There can be many situations in life when a short-term cash injection can solve financial issues. Perhaps unexpected bills have landed on your doorstep, or some unforeseen emergency has arisen, with payday still a long-way off.
One solution for a ‘quick fix’ is a payday loan. The main point about such an arrangement is that this is merely intended to ‘bridge the gap’ between monthly paydays, so its term should never really extend 30 days.
Because of their transient nature, actually obtaining these loans is relatively straightforward. Applications can be made online, or by telephone, and lenders can confirm your suitability within 24 hours.
Another key aspect is that some payday loan providers are willing to release funds without requiring you to go through a credit check.
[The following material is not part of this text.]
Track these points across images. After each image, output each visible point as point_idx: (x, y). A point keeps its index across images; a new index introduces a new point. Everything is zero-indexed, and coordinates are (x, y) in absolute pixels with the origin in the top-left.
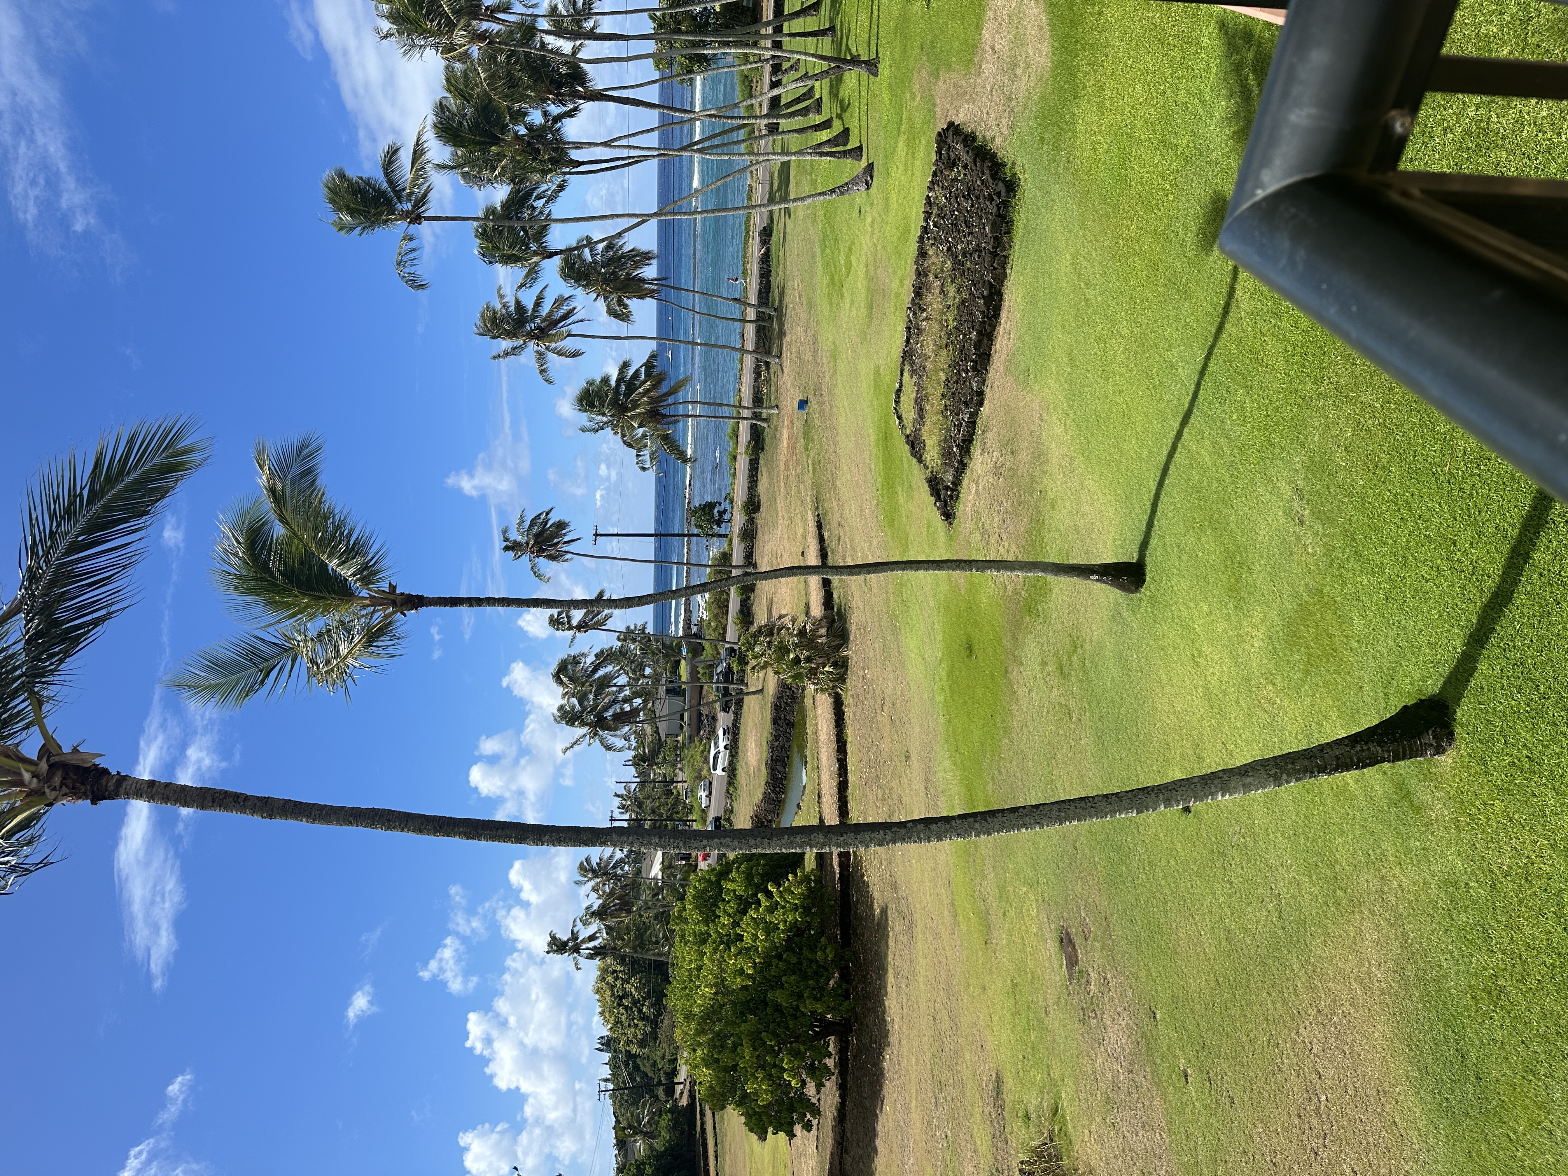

However, you should bear in mind that many lenders will still expect you to meet some basic conditions in terms of demonstrating that you have regular income, as well as an active current account.
Once you’ve satisfied a prospective lender that you’ll be able to meet the loan requirements, the process is uncomplicated. The fact that applications are made online or by telephone streamlines everything. Since you aren’t required to provide bank statements or salary slips or any of the other paper trails typical for longer-term financing, such as mortgages, the loan can be released directly to your bank account on the same day, or next working day.
Payday loans are generally perceived to come at a high cost – annual percentage rates for interest can seem a very high number but the key element to remember is that this APR would be spread over a whole year. Unless the payday loan has been extended – as it can be with the lender’s consent – it will never usually last more than 30 days.